Exhibitions News South Africa

World Design Capital 2014 brings New Italian Design exhibition

The New Italian Design, a travelling exhibition, will come to South Africa as part of the World Design Capital 2014 events from 5-25 October 2014 at the Lookout, V&A Waterfront.

Presented by the Triennale Design Museum (gro.elanneirt@addelop.anipairam), the show is a rich and multifaceted overview on contemporary Italian design, with 288 projects by 133 Italian designers curated by Silvana Annicchiarico and Andrea Branzi. The works range from self-produced prototypes to large-series products, from works of art to industrial artefacts.
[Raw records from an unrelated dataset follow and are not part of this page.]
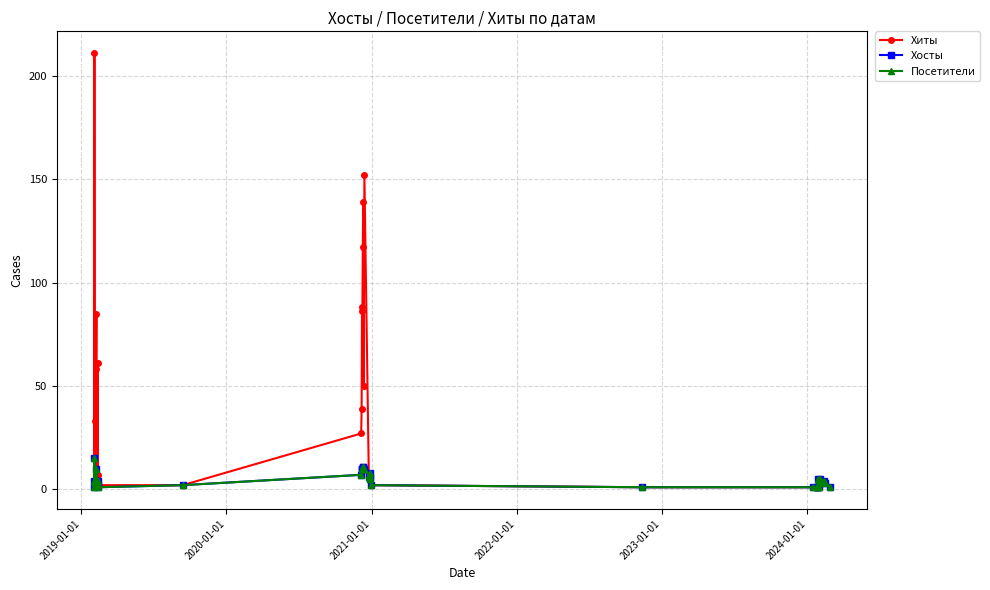

How many interior local valleys does the Хиты series have?

3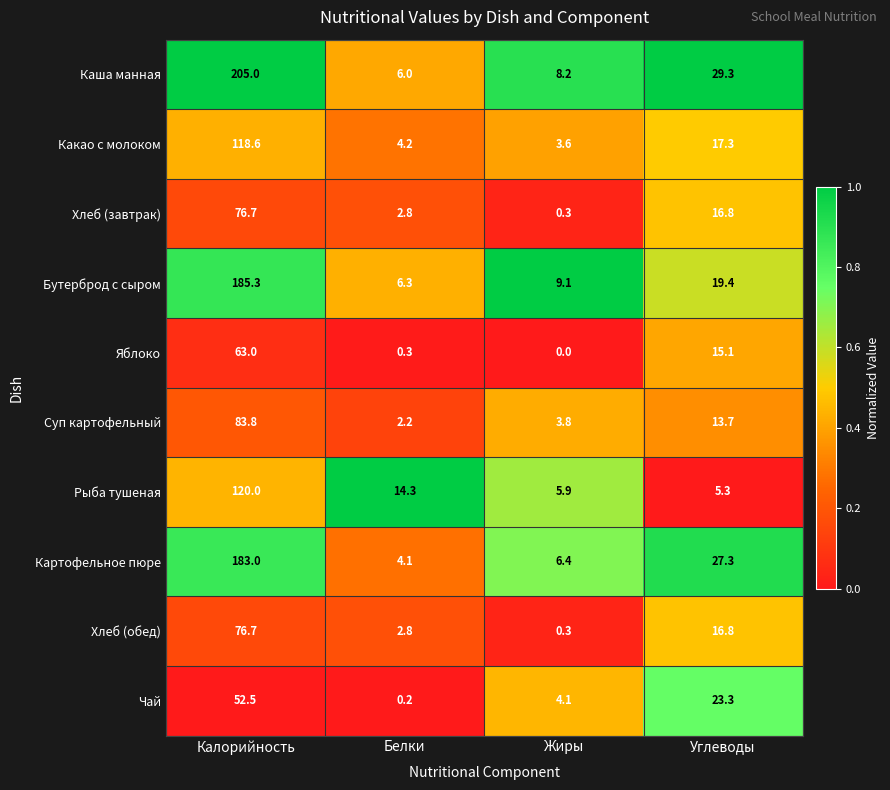

Rank the categories by Рыба тушеная value from highest to lowest.

Калорийность, Белки, Жиры, Углеводы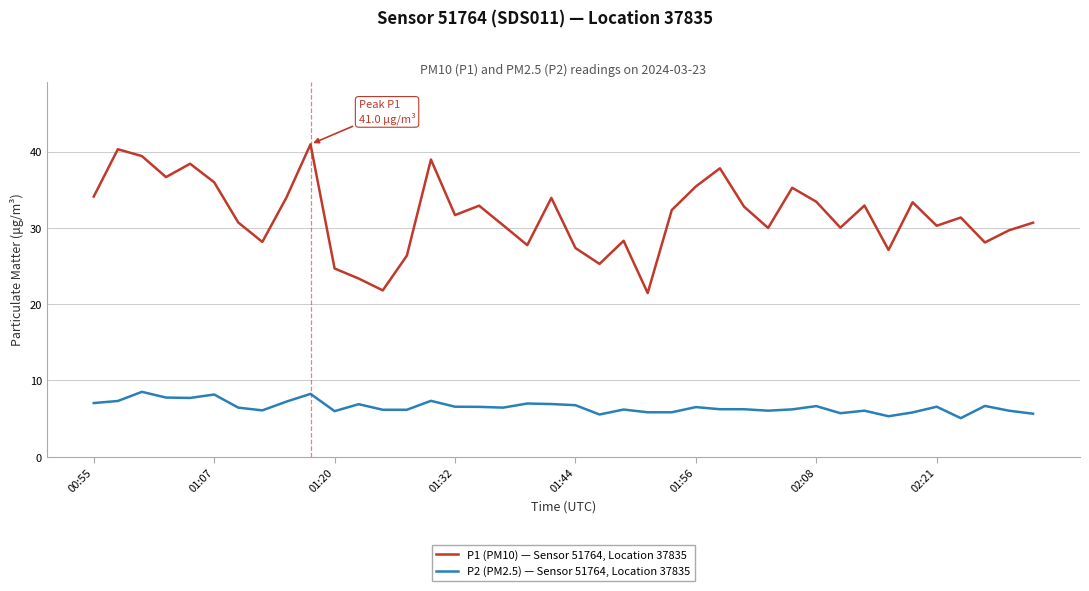

Which series has the largest range (max minus min)?

P1 (PM10) — Sensor 51764, Location 37835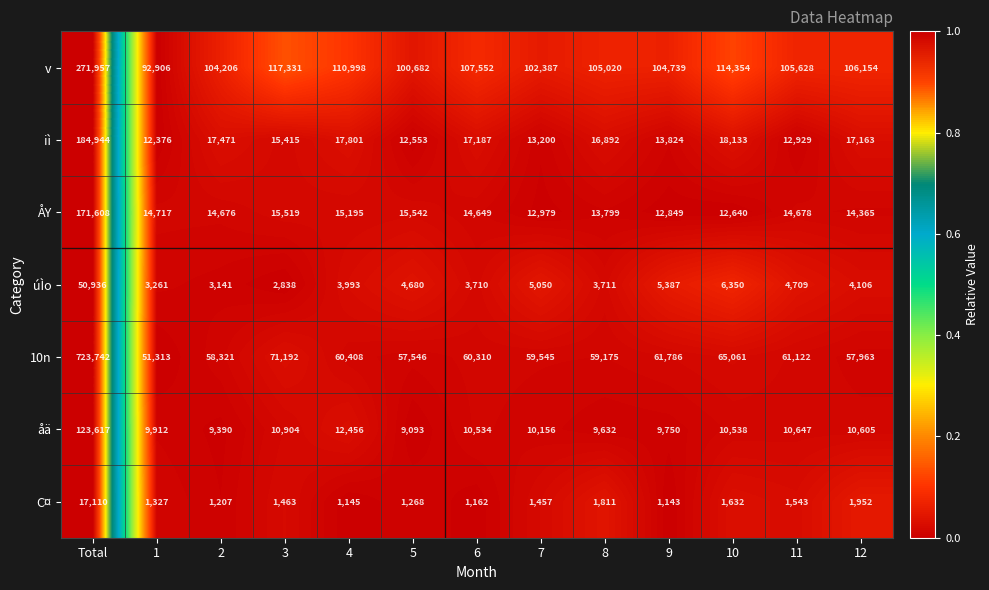

Which series has the widest spread of values?

10n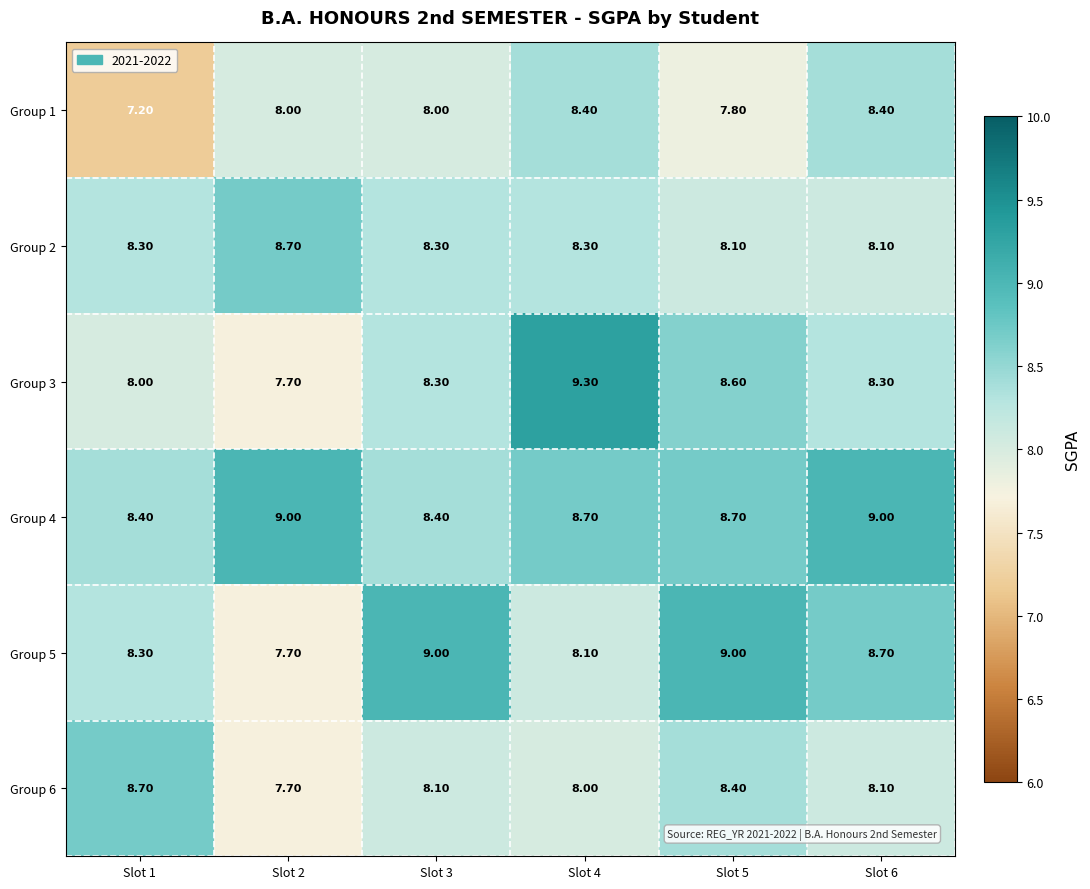

What is the sum of all Group 6 values?

49.0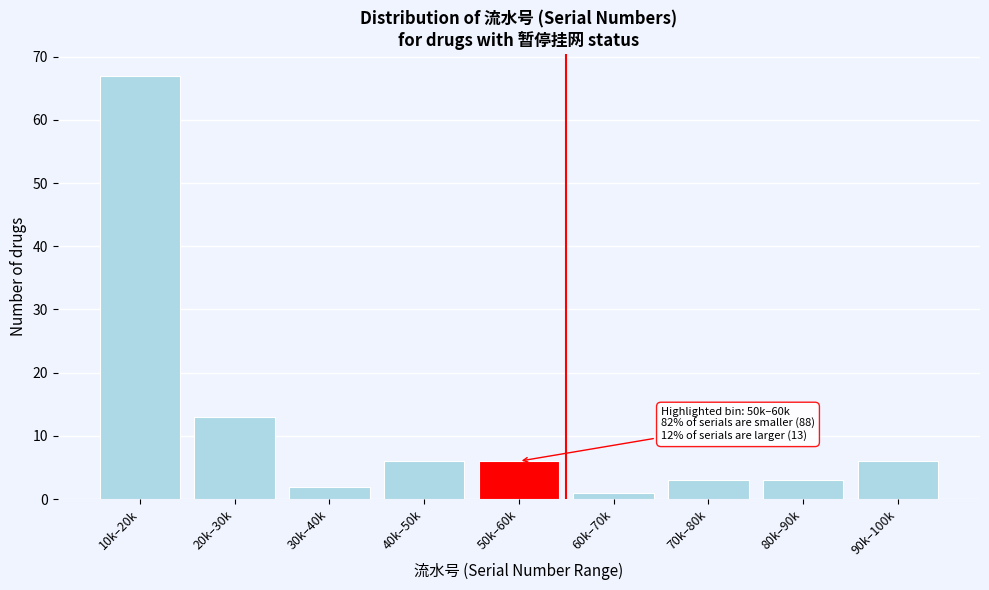

Reading left to right, transcribe all the data shown in this chart.

67	13	2	6	6	1	3	3	6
With this exhibition, the organisers hope to give an overview of the contemporary Italian design in order to open the discussion about the profession and the role of the contemporary designer. They would like to create a bridge between Italy and South Africa to share experiences and knowledge.

World Design Capital 2014 brings New Italian Design exhibition

Worldwide exhibition

It was presented for the first time at the Triennale di Milano in 2007 and then in Madrid (2007), Istanbul (2010), Beijing and Nantou (2012), Bilbao, San Francisco and Santiago, Chile (2013). The exhibition is the result of a survey on a national scale. Roughly, 600 designers entered the data bank, of which 140 were invited. The others presented themselves as candidates.

The selection committee was headed by Andrea Branzi and Silvana Annicchiarico, along with Alba Cappellieri, Arturo Dell'Acqua Bellavitis, Carmelo Di Bartolo, Anna Gili, Cristina Morozzi, Stefano Maffei, and Mario Piazza.

At the different venues, several institutional partners such as ITA/ICE - Italian Trade Agency, consulates, embassies, universities and design centres, have supported Triennale. In 2014, ITA is the main partner of Triennale in order to promote Italian design during World Design Capital Cape Town 2014.

First time in SA

The New Italian Design exhibition, curated by Silvana Annicchiarico and Andrea Branzi, will for the first time present Italian design in South Africa, explaining the links to the economic, political and technological changes that occurred over the past century. In those days, design culture aimed to create finished, functional products, whereas today - in what in a certain sense has become a 'mass profession' - design generates processes more than products, and appears primarily as a form of self-representation of the designer's ability to imagine, create and innovate.

Today's new designers are neither the heirs nor the pupils of the various Munaris, Magistrettis and Castiglionis. They are something else. Insisting on thinking of them as 'little' masters means to continue forcing them parasitically into twentieth-century paradigms that no longer hold true. It means doing an injustice to them, to their diversity and originality, as well as to the design system as a whole.

Finding one's way around the new, ever-changing world of Italian design, which is made of team effort and horizontal movements more than individual, vertical actions, requires no nostalgia for a golden age that has had its time. What is needed is a new ability to explore and take risks, and possibly even lose one's way, only to find it again.

The aim of the exhibition is to analyse, value and promote the new Italian creativity worldwide in order to share skills, information, technical expertise, points of view and improve knowledge and discussion about this discipline strictly linked to our lives.